# 6 Exos in NYC



## randommind (Sep 14, 2010)

So, I have been searching online for a 24" wide Exo and came across this deal in NYC....Thought one of you guys up North might appreciate a heads up.

For Sale 6 Exo Terras Terrariums with fixtures and extras for $150 - FaunaClassifieds

Copy of ad:

6 Exo Terras Terrariums with fixtures and extras for $150 

--------------------------------------------------------------------------------

If this ad is still up it mean that ALL of them are STILL AVAILABLE.
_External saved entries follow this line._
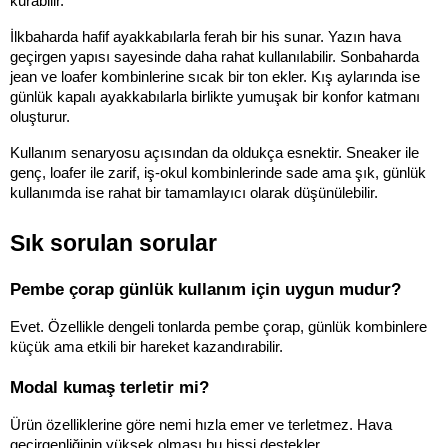
kurabilir.
İlkbaharda hafif ayakkabılarla ferah bir his sunar. Yazın hava 
geçirgen yapısı sayesinde daha rahat kullanılabilir. Sonbaharda 
jean ve loafer kombinlerine sıcak bir ton ekler. Kış aylarında ise 
günlük kapalı ayakkabılarla birlikte yumuşak bir konfor katmanı 
oluşturur.
Kullanım senaryosu açısından da oldukça esnektir. Sneaker ile 
genç, loafer ile zarif, iş-okul kombinlerinde sade ama şık, günlük 
kullanımda ise rahat bir tamamlayıcı olarak düşünülebilir.
Sık sorulan sorular
Pembe çorap günlük kullanım için uygun mudur?
Evet. Özellikle dengeli tonlarda pembe çorap, günlük kombinlere 
küçük ama etkili bir hareket kazandırabilir.
Modal kumaş terletir mi?
Ürün özelliklerine göre nemi hızla emer ve terletmez. Hava 
geçirgenliğinin yüksek olması bu hissi destekler.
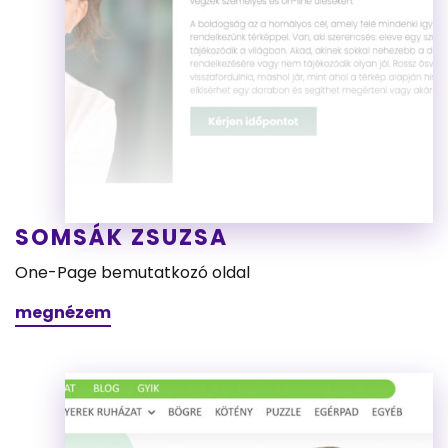
SOMSÁK ZSUZSA
One-Page bemutatkozó oldal
megnézem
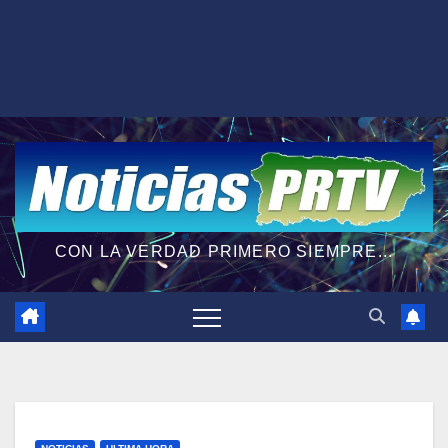
CON LA VERDAD PRIMERO SIEMPRE...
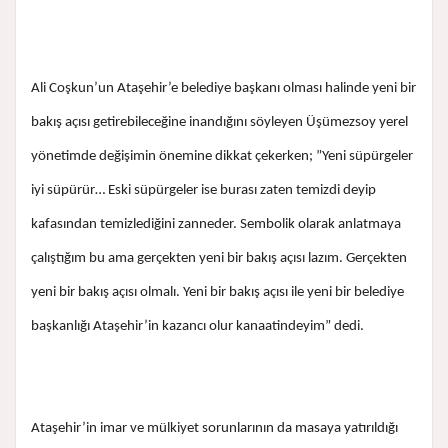
Ali Coşkun’un Ataşehir’e belediye başkanı olması halinde yeni bir
bakış açısı getirebileceğine inandığını söyleyen Üşümezsoy yerel
yönetimde değişimin önemine dikkat çekerken; ”Yeni süpürgeler
iyi süpürür… Eski süpürgeler ise burası zaten temizdi deyip
kafasından temizlediğini zanneder. Sembolik olarak anlatmaya
çalıştığım bu ama gerçekten yeni bir bakış açısı lazım. Gerçekten
yeni bir bakış açısı olmalı. Yeni bir bakış açısı ile yeni bir belediye
başkanlığı Ataşehir’in kazancı olur kanaatindeyim” dedi.
Ataşehir’in imar ve mülkiyet sorunlarının da masaya yatırıldığı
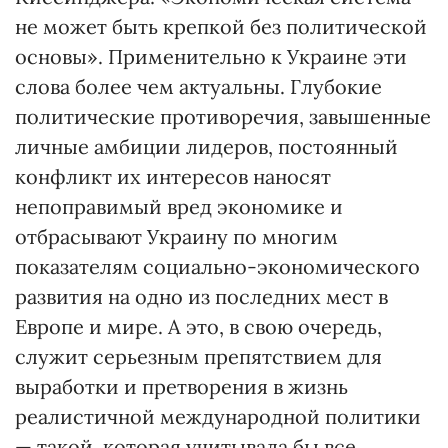
не может быть крепкой без политической
основы». Применительно к Украине эти
слова более чем актуальны. Глубокие
политические противоречия, завышенные
личные амбиции лидеров, постоянный
конфликт их интересов наносят
непоправимый вред экономике и
отбрасывают Украину по многим
показателям социально-экономического
развития на одно из последних мест в
Европе и мире. А это, в свою очередь,
служит серьезным препятствием для
выработки и претворения в жизнь
реалистичной международной политики
— такой, которая учитывала бы все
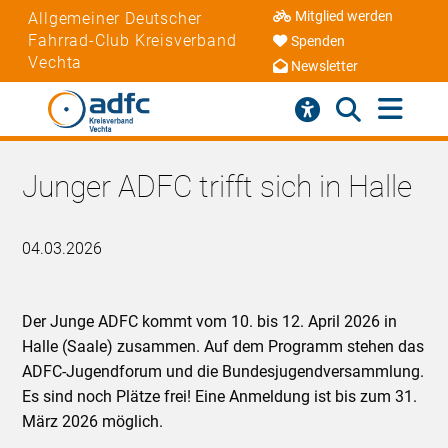
Mitglied werden
Allgemeiner Deutscher
Fahrrad-Club Kreisverband
Spenden
Vechta
Newsletter
Junger ADFC trifft sich in Halle
04.03.2026
Der Junge ADFC kommt vom 10. bis 12. April 2026 in
Halle (Saale) zusammen. Auf dem Programm stehen das
ADFC-Jugendforum und die Bundesjugendversammlung.
Es sind noch Plätze frei! Eine Anmeldung ist bis zum 31.
März 2026 möglich.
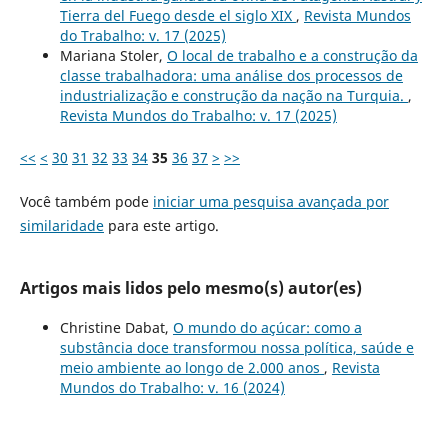
Tierra del Fuego desde el siglo XIX
,
Revista Mundos
do Trabalho: v. 17 (2025)
Mariana Stoler,
O local de trabalho e a construção da
classe trabalhadora: uma análise dos processos de
industrialização e construção da nação na Turquia.
,
Revista Mundos do Trabalho: v. 17 (2025)
<<
<
30
31
32
33
34
35
36
37
>
>>
Você também pode
iniciar uma pesquisa avançada por
similaridade
para este artigo.
Artigos mais lidos pelo mesmo(s) autor(es)
Christine Dabat,
O mundo do açúcar: como a
substância doce transformou nossa política, saúde e
meio ambiente ao longo de 2.000 anos
,
Revista
Mundos do Trabalho: v. 16 (2024)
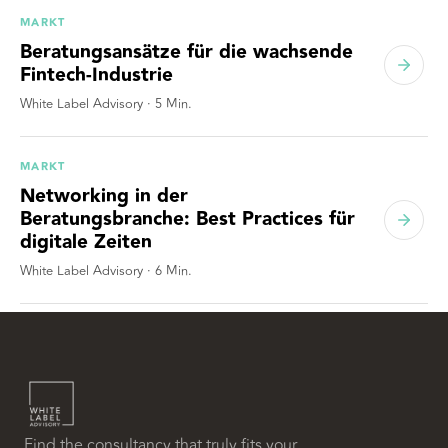
MARKT
Beratungsansätze für die wachsende
Fintech-Industrie
White Label Advisory
·
5
Min.
MARKT
Networking in der
Beratungsbranche: Best Practices für
digitale Zeiten
White Label Advisory
·
6
Min.
Find the consultancy that truly fits your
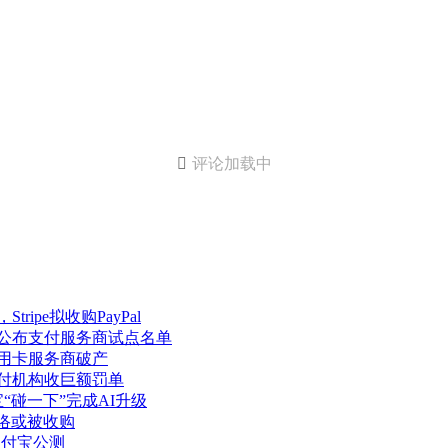

评论加载中
ipe拟收购PayPal
元公布支付服务商试点名单
信用卡服务商破产
支付机构收巨额罚单
“碰一下”完成AI升级
网络或被收购
支付宝公测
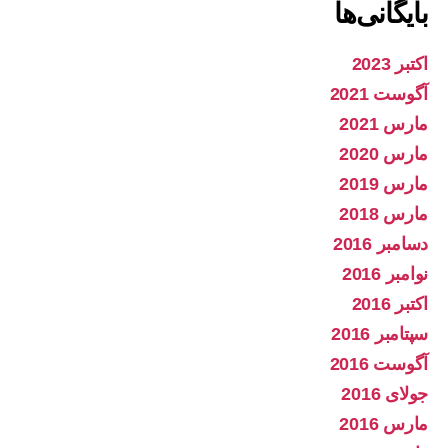
بایگانی‌ها
اکتبر 2023
آگوست 2021
مارس 2021
مارس 2020
مارس 2019
مارس 2018
دسامبر 2016
نوامبر 2016
اکتبر 2016
سپتامبر 2016
آگوست 2016
جولای 2016
مارس 2016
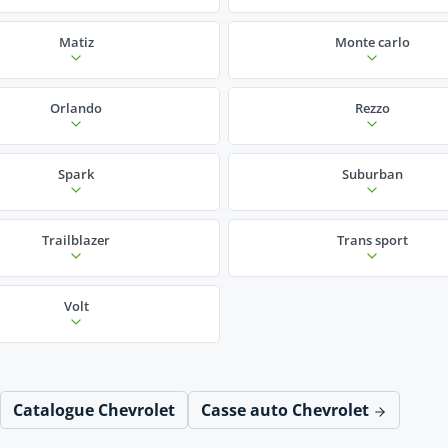
Matiz
Monte carlo
Orlando
Rezzo
Spark
Suburban
Trailblazer
Trans sport
Volt
Catalogue Chevrolet
Casse auto Chevrolet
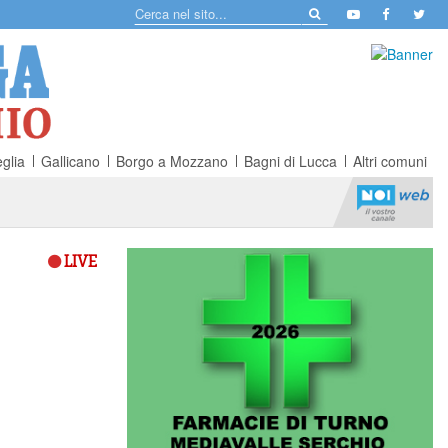
glia
Gallicano
Borgo a Mozzano
Bagni di Lucca
Altri comuni
LIVE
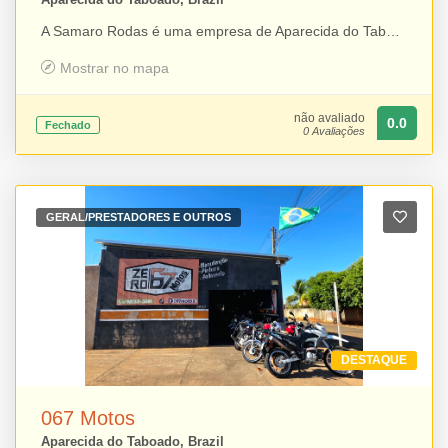
A Samaro Rodas é uma empresa de Aparecida do Taboado especializada em serviços de reforma de rodas automotivas, oferecendo pintura, diamantagem e solda em alumínio com qualidade e precisão. Além dos serviços especializados, trabalha com a venda de rodas das marcas Zunk, BRW, Scorro, Volcano e KR, disponibilizando opções para quem busca renovar o visual e o desempenho do veículo. Com atendimento especializado e soluções para diferentes necessidades, a Samaro Rodas é referência no segmento automotivo da região.
Mostrar no mapa
não avaliado
0.0
Fechado
0 Avaliações
GERAL/PRESTADORES E OUTROS
DESTAQUE
067 Motos
Aparecida do Taboado, Brazil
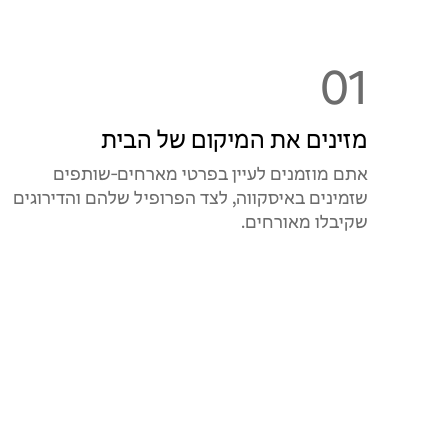
01
מזינים את המיקום של הבית
אתם מוזמנים לעיין בפרטי מארחים‑שותפים
שזמינים באיסקווה, לצד הפרופיל שלהם והדירוגים
שקיבלו מאורחים.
Im selling my Exo Terra Terrariums. Most got about a month use, if that.
4- 12x12x18 w/ light fixture (no bulb)
1- 12x12x12 w/ light fixture (no bulb) 
1- 24x18x18 w/ light fixture (no bulb)

PICK UP ONLY. Serious buyers only.
$150 for everything, Group sell only.
For more info please email me @ [email protected]
Thanks


----------



## B-NICE (Jul 15, 2011)

Appreciate, the heads up.


----------



## frog dude (Nov 11, 2011)

Darn, I really wish I were closer. And if I were closer, I wish I would have the money to buy them.


----------



## mfsidore (Oct 10, 2012)

Same here I wish I were closer and I wish I had saw this sooner I live in Brock port ny and have been looking for a " lot" of terrariums.


----------



## jejton (Sep 3, 2006)

This thread is a year old but thanks for the tease.


----------



## Evil_Demos (Feb 3, 2013)

At first I was like  then I was like , now I'm like


----------